Testo fornito >>
● ● ●

Carabinieri in una foto di repertorio
Carabinieri in una foto di repertorio

Castelfiorentino, 9 luglio 2019 - Uno stillicidio. Continuo, costante. Con strade e territori battuti in maniera sistematica da chi per vivere truffa gli anziani. Ne conquista la fiducia con in dosso divise posticce e al fianco complici ben addestrati, entra nelle loro case e fa razzìe di contanti e oggetti in oro. E’ success, di nuovo, anche nella mattinata di ieri. Questa volta il territorio passato in rassegna, purtroppo con successo, dai malviventi di professione, è stato quello di Castelfiorentino.

Hanno colpito a metà mattina nella frazione di Dogana, piena campagna. Poche case schierate le une accanto alle altre. I truffatori, in due, sono entrati in azione in via Sanminiatese, pare dopo aver tentato altri raggiri in altre zone della città. A Dogana hanno bussato alla porta di un anziano. Il pensionato si è trovato davanti due uomini, uno con una camicia che richiamava quella degli uomini dell’Arma con finti gradi sistemati sulle spalle. L’altro si è spacciato per un finto addetto del gestore idrico.

«C’è un guasto alla rete», avrebbero comunicato al padrone di casa, sorpreso da quella visita, ma confortato dalla presenza di quel ‘carabiniere’ che lo avrebbe pure salutato caldamente, in virtù dei vecchi tempi in cui «era stato maresciallo proprio nella zona».

● ● ●

Dati di partenza >>

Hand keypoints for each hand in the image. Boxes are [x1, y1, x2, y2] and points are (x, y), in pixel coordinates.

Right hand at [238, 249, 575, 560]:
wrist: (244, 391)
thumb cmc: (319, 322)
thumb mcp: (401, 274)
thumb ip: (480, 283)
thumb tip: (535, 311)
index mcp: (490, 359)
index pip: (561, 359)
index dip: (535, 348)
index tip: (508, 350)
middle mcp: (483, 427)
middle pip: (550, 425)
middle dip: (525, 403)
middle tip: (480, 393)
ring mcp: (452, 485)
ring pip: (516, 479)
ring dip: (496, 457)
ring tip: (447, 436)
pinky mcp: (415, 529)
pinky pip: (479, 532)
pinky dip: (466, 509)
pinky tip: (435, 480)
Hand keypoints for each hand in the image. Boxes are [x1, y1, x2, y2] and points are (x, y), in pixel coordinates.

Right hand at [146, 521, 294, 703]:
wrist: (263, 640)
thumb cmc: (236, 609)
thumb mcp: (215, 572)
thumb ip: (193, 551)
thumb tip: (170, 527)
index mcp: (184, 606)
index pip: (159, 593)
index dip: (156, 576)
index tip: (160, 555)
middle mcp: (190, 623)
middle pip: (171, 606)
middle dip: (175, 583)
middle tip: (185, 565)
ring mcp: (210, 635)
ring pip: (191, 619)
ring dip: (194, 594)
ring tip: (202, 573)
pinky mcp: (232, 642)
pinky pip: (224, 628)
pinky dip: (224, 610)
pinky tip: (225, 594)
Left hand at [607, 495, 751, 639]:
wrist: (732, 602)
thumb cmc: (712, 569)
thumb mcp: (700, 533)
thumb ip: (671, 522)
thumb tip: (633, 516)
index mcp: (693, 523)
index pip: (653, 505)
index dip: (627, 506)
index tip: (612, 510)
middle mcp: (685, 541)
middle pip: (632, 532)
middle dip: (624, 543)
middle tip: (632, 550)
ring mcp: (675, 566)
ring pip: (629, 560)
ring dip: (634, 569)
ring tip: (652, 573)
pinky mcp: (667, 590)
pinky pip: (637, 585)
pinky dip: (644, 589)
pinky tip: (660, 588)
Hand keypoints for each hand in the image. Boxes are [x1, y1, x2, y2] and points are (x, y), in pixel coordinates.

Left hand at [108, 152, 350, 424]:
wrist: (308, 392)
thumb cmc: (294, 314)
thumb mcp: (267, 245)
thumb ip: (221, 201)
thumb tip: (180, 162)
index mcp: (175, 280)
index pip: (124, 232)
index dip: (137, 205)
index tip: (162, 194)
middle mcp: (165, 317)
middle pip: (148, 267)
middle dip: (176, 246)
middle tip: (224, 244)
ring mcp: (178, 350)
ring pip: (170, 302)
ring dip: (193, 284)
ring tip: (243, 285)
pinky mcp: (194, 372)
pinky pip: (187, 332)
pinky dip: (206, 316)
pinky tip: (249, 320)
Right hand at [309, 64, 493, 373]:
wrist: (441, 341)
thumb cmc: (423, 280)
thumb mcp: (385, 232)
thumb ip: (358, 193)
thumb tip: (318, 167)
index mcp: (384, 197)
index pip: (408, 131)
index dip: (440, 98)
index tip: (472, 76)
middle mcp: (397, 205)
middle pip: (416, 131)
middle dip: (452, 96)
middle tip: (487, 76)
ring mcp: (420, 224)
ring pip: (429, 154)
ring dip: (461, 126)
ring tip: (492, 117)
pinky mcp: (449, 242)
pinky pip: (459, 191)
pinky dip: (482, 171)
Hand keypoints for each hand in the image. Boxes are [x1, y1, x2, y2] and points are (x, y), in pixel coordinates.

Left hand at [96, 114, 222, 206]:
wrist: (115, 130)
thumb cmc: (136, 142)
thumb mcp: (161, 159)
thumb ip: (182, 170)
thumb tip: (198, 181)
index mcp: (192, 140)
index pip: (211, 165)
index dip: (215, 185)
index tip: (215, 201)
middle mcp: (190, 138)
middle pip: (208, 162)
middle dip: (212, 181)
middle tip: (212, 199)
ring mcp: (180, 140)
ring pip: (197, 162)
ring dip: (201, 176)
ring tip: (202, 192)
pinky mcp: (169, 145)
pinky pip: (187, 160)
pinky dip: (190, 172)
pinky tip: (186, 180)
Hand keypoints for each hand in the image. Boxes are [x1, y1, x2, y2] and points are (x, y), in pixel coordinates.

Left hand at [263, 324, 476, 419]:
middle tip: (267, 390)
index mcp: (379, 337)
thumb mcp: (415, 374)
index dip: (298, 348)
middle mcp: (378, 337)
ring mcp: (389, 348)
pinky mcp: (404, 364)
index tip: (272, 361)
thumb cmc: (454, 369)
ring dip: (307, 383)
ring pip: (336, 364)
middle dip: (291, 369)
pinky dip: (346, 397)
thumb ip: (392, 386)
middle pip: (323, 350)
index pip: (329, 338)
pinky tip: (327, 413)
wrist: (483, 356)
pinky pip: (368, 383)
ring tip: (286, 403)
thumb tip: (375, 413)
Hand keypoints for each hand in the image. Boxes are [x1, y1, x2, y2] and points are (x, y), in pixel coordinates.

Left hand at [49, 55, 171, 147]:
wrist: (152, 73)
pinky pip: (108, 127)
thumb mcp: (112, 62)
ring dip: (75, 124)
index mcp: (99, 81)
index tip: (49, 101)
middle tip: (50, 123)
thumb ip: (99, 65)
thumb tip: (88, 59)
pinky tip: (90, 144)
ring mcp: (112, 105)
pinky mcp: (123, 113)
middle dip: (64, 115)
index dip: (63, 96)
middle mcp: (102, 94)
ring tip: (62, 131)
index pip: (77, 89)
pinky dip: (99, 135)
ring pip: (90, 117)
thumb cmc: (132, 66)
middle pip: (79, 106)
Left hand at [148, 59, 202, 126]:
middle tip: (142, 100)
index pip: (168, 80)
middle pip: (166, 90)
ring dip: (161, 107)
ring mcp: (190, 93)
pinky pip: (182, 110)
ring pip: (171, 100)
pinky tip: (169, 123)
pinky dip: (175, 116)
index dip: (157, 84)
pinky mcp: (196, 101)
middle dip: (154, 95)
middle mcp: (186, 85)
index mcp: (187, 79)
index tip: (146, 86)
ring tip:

● ● ●

Domande >>
**1.** Ripeti parola per parola il brano dell'articolo sulla truffa di Castelfiorentino che comincia con "Hanno colpito a" e finisce con "del gestore idrico.".
**2.** Riscrivi come elenco puntato il paragrafo dell'articolo sulla truffa di Castelfiorentino che inizia con "Hanno colpito a metà mattina", tenendo i fatti principali.
**3.** Prosegui l'articolo sulla truffa di Castelfiorentino a partire dall'ultima frase riportata.
Le righe non servono a nulla in questo lavoro.

Risposte per domanda >>
**1.**
Hanno colpito a metà mattina nella frazione di Dogana, piena campagna. Poche case schierate le une accanto alle altre. I truffatori, in due, sono entrati in azione in via Sanminiatese, pare dopo aver tentato altri raggiri in altre zone della città. A Dogana hanno bussato alla porta di un anziano. Il pensionato si è trovato davanti due uomini, uno con una camicia che richiamava quella degli uomini dell’Arma con finti gradi sistemati sulle spalle. L’altro si è spacciato per un finto addetto del gestore idrico.

**2.**
- I truffatori hanno colpito a metà mattina a Dogana, frazione in piena campagna con poche case una accanto all'altra.
- Erano in due e hanno agito in via Sanminiatese, pare dopo aver tentato altri raggiri in altre zone della città.
- Hanno bussato alla porta di un anziano.
- Uno dei due indossava una camicia simile a quella dei carabinieri, con finti gradi sulle spalle.
- L'altro si è spacciato per un addetto del gestore idrico.

**3.**
Fatto sta che tra una chiacchiera e l’altra, il residente è stato invitato a mettere gioielli e contanti al sicuro in frigorifero così che il tecnico potesse effettuare i controlli del caso, senza danneggiarli. In assoluta buona fede, il pensionato ha ubbidito salvo poi accorgersi, una volta rimasto da solo in casa, che i suoi averi erano spariti insieme ai due ospiti inattesi. A quel punto, ha dato l’allarme.

Sul posto sono intervenuti i carabinieri della Compagnia di Empoli, quelli veri: hanno raccolto la testimonianza della vittima di turno alla quale sono spariti, oltre ai gioielli, anche cinquecento euro in contanti, per poi dare il via alle ricerche della coppia criminale, allontanatasi a piedi.

Non è chiaro se ad attendere i due ci fosse poco distante un complice, magari a bordo di una Fiat Punto. Nei giorni scorsi, tre uomini che viaggiavano su un’utilitaria Fiat aveva tentato ben due assalti con la stessa formula nel territorio di Gambassi Terme. A dare l’allarme fu il sindaco Paolo Campinoti. I tre «erano vestiti in modo tale da evocare i carabinieri e con la pettorina catarifrangente imitazione di quella di Acque», la descrizione fornita via social dal primo cittadino per cercare di mettere in guardia i residenti dalla banda di truffatori senza scrupoli.